(Revision tracking records)
Segment Open

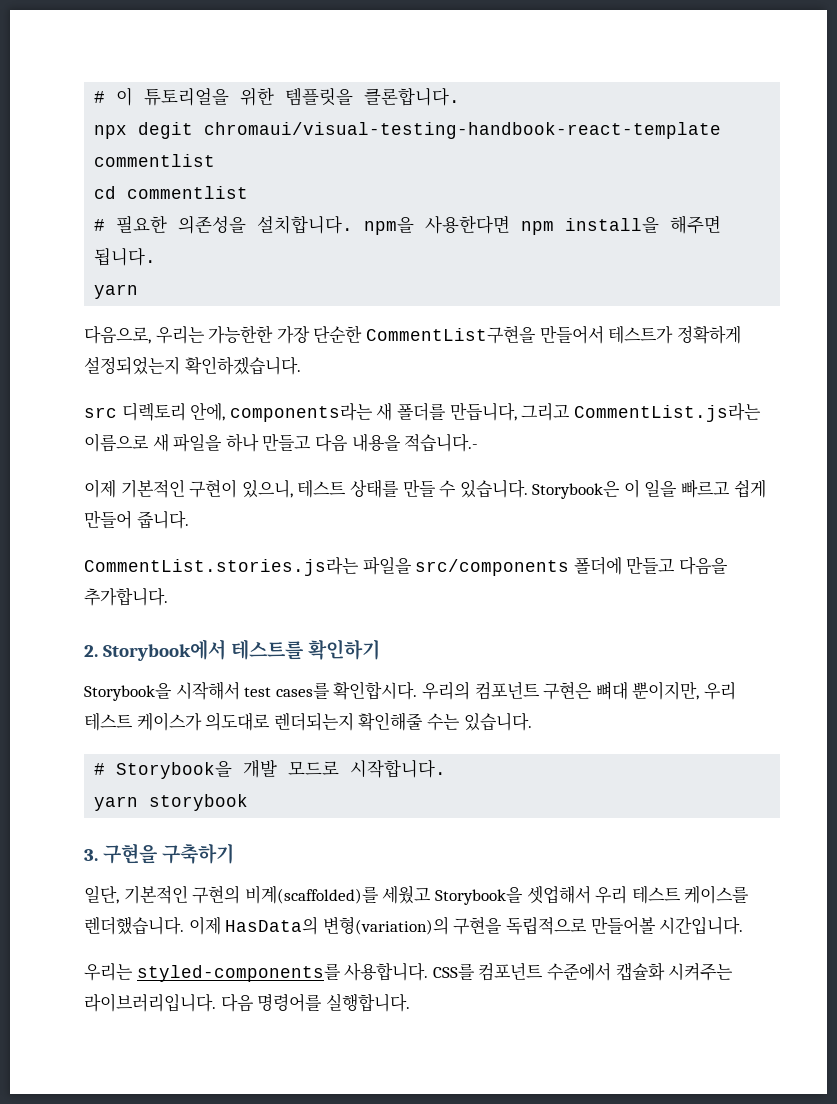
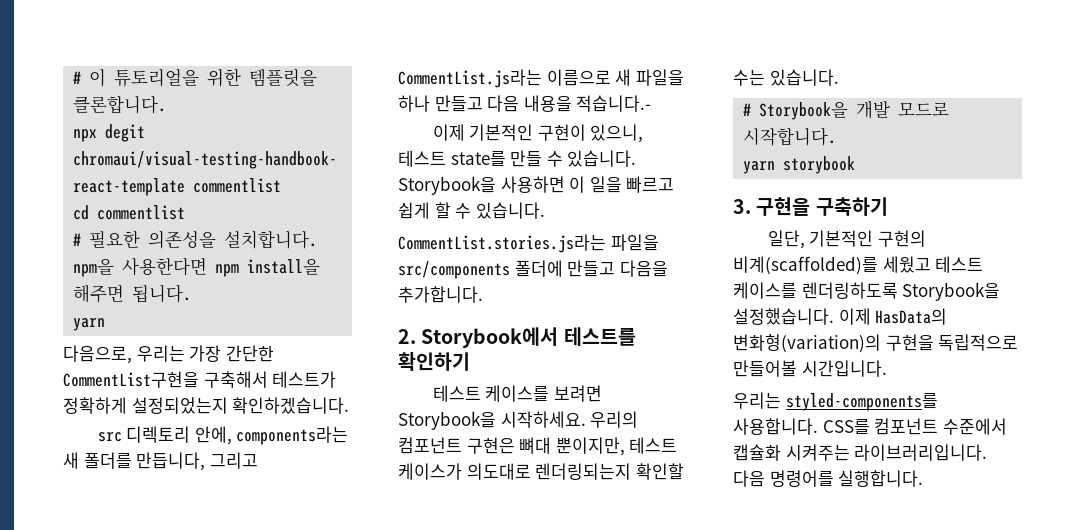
[208,325,604,344] 가능한한 가장 단순한 CommentList구현을 만들어서 -> [189,345,274,362] [63,371,268,388] 가장 간단한 CommentList구현을 구축해서
[349,479,399,498] 상태를 -> [450,151,506,167] state를
[532,481,621,499] Storybook은 -> [398,176,565,195] Storybook을 사용하면
[84,510,189,529] 만들어 줍니다. -> [434,202,545,219] 할 수 있습니다.
[84,681,418,701] Storybook을 시작해서 test cases를 확인합시다. -> [432,385,602,402] [398,411,586,430] 테스트 케이스를 보려면 Storybook을 시작하세요.
[703,682,736,700] 우리 -> (625, 446) none
[273,712,424,731] 렌더되는지 확인해줄 -> [535,463,684,480] 렌더링되는지 확인할
[434,885,750,905] [84,916,184,935] Storybook을 셋업해서 우리 테스트 케이스를 렌더했습니다. -> [935,256,984,273] [733,282,1001,301] [733,308,834,325] 테스트 케이스를 렌더링하도록 Storybook을 설정했습니다.
[322,916,449,935] 변형(variation)의 -> [733,334,881,353] 변화형(variation)의

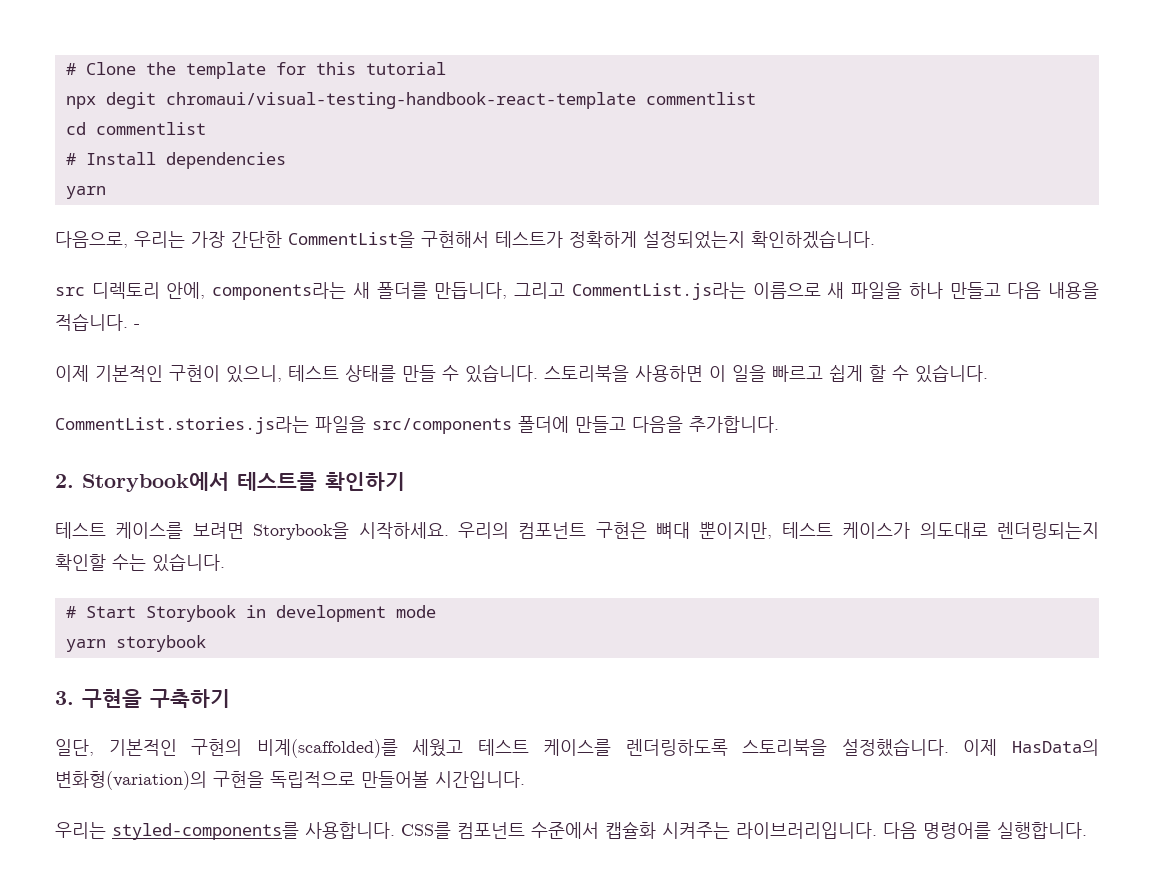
[73,68,318,87] [73,95,167,114] # 이 튜토리얼을 위한 템플릿을 클론합니다. -> [65,62,446,79] # Clone the template for this tutorial
[89,230,318,249] [73,257,321,277] [73,284,192,303] 필요한 의존성을 설치합니다. npm을 사용한다면 npm install을 해주면 됩니다. -> [85,152,286,169] Install dependencies
[63,371,268,388] CommentList구현을 구축해서 -> [288,231,489,248] CommentList을 구현해서
[576,95,652,112] 적습니다.- -> [55,313,140,331] 적습니다. -
[450,151,506,167] state를 -> [345,365,396,382] 상태를
[398,176,496,195] Storybook을 -> [544,365,629,382] 스토리북을
[759,100,950,120] [743,127,837,146] Storybook을 개발 모드로 시작합니다. -> [85,605,436,622] Start Storybook in development mode
[902,282,1001,301] Storybook을 -> [742,739,828,756] 스토리북을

Segment Closed

=== EXERCISE PROMPT ===
Every line above that holds the word "state를" needs to be copied.

=== WRITTEN RESPONSE ===
[349,479,399,498] 상태를 -> [450,151,506,167] state를
[450,151,506,167] state를 -> [345,365,396,382] 상태를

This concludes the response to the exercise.